CORPORATOR, n. The member of a corporation.
CORPORATURE, n. The state of being embodied. [Not in use.]
CORPOREAL, CORPOREOUS, a. Having a body; consisting of a material body; material; opposed to spiritual or immaterial; as our corporeal frame; corporeal substance.
CORPOREALIST, n. One who denies the existence of spiritual substances.
CORPOREALLY, adv. In body; in a bodily form or manner.
CORPOREITY, n. The state of having a body, or of being embodied; materiality.
The one attributed corporeity to God.
CORPORIFY, v.t. To embody; to form into a body.
CORPOSANT, n. A name given by seamen to a luminous appearance often beheld, in dark tempestuous nights, about the decks and rigging of a ship, but particularly at the mastheads and yard-arms, supposed to be electrical.
CORPS, n. [L., body. It is pronounced kore, and is an ill word in English.]
1. In military language, a body of troops; any division of an army; as a corps de reserve.
2. A body, in contempt, as used by Milton and Dryden, but probably pronounced in the English manner, as corpse.
3. A carcase; a dead body. [See Corpse.]
4. In architecture, any part that projects beyond a wall, serving as the ground of some decoration.

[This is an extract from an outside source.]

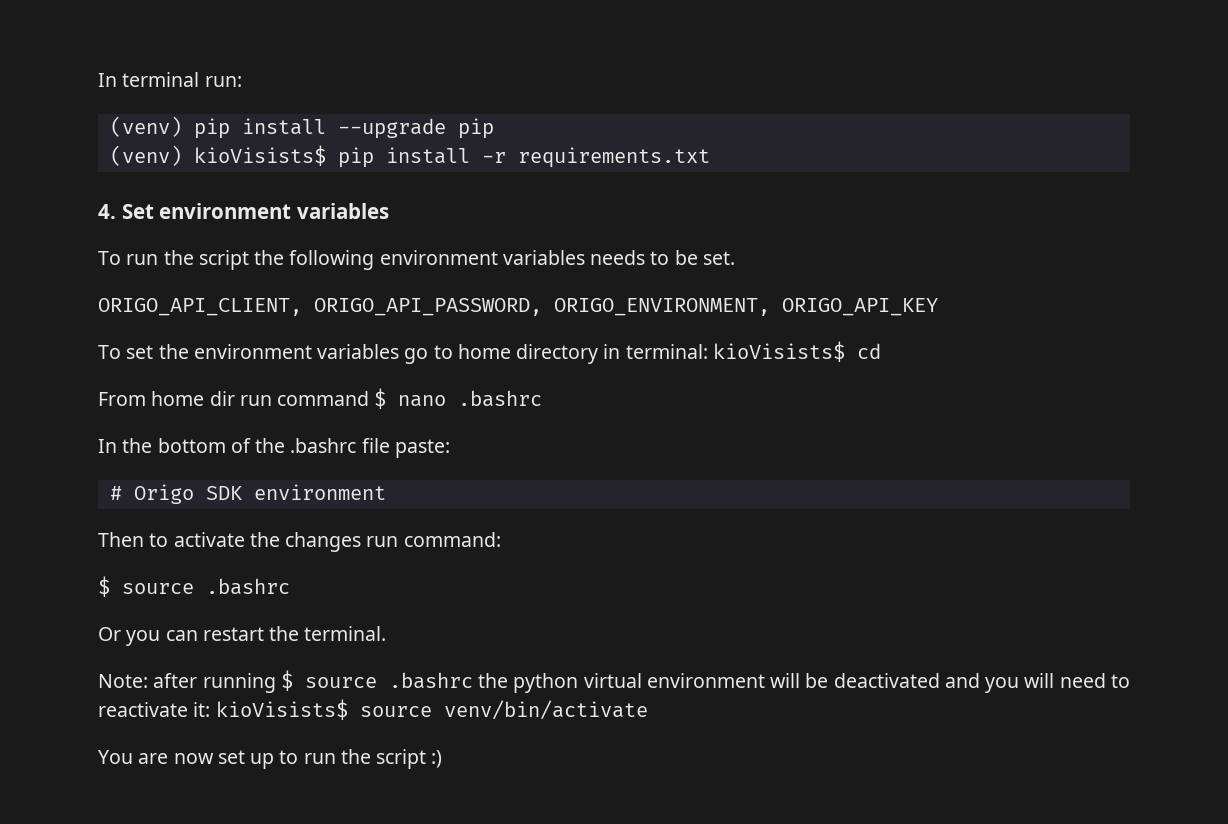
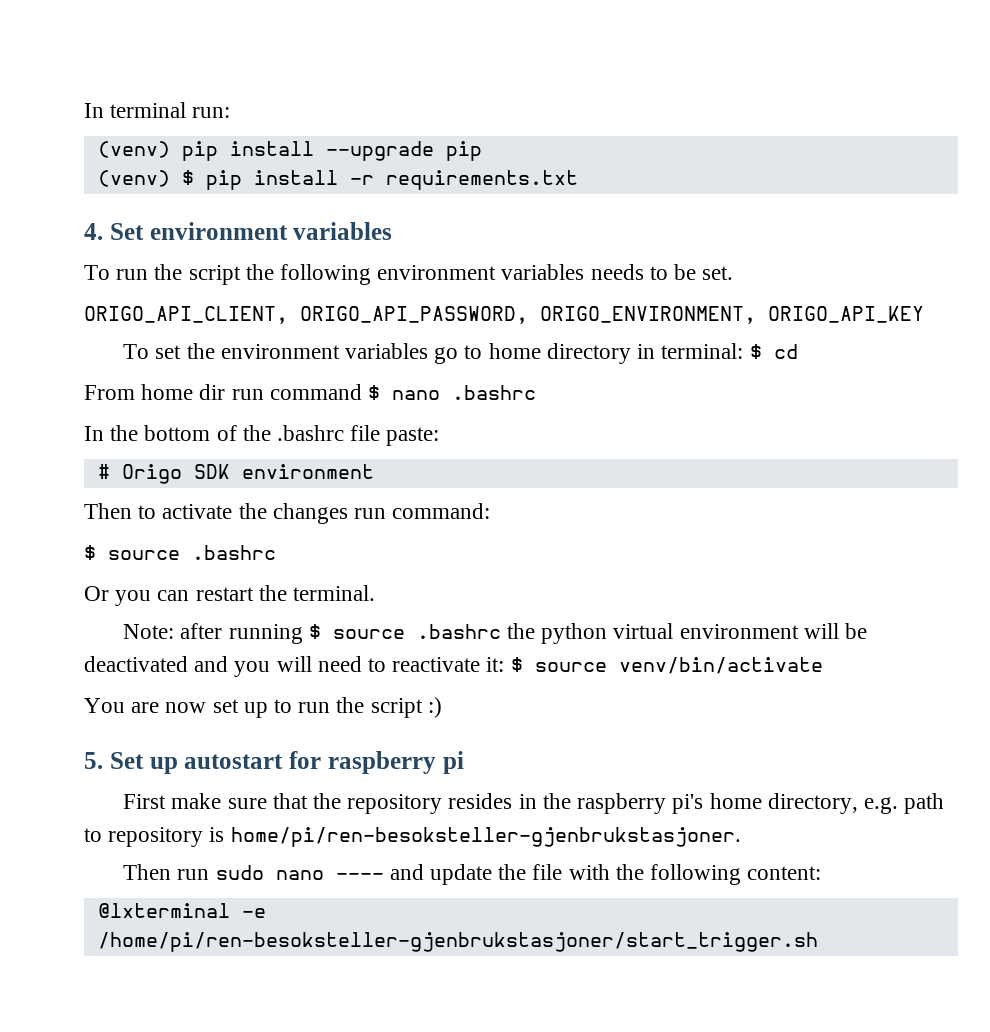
[193,145,326,166] kioVisists$ -> [181,170,194,185] $
[712,341,845,362] kioVisists$ -> [749,344,762,359] $
[215,699,348,720] kioVisists$ -> [510,657,523,672] $
(443, 759) none -> [84,751,464,774] [123,793,945,814] [84,827,741,847] [123,864,822,885] [97,903,266,918] [97,932,818,952] // 5. Set up autostart for raspberry pi // First make sure that the repository resides in the raspberry pi's home directory, e.g. path to repository is home/pi/ren-besoksteller-gjenbrukstasjoner. // Then run sudo nano ---- and update the file with the following content: // @lxterminal -e /home/pi/ren-besoksteller-gjenbrukstasjoner/start_trigger.sh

CORPSE, n. [L., a body.] The dead body of a human being.
CORPULENCE, CORPULENCY, n. [L., body.]
1. Fleshiness; excessive fatness; a state of being loaded with flesh; as the body of a human being.
2. Spissitude; grossness of matter; as corpulence of water. [Little used.]
CORPULENT, a. Fleshy; having a great or excessive quantity of fat or flesh, in proportion to the frame of the body; as a corpulent child.
Corpus Christi. [Body of Christ.] A festival of the church of England, kept on the next Thursday after Trinity-Sunday, in honor of the Eucharist.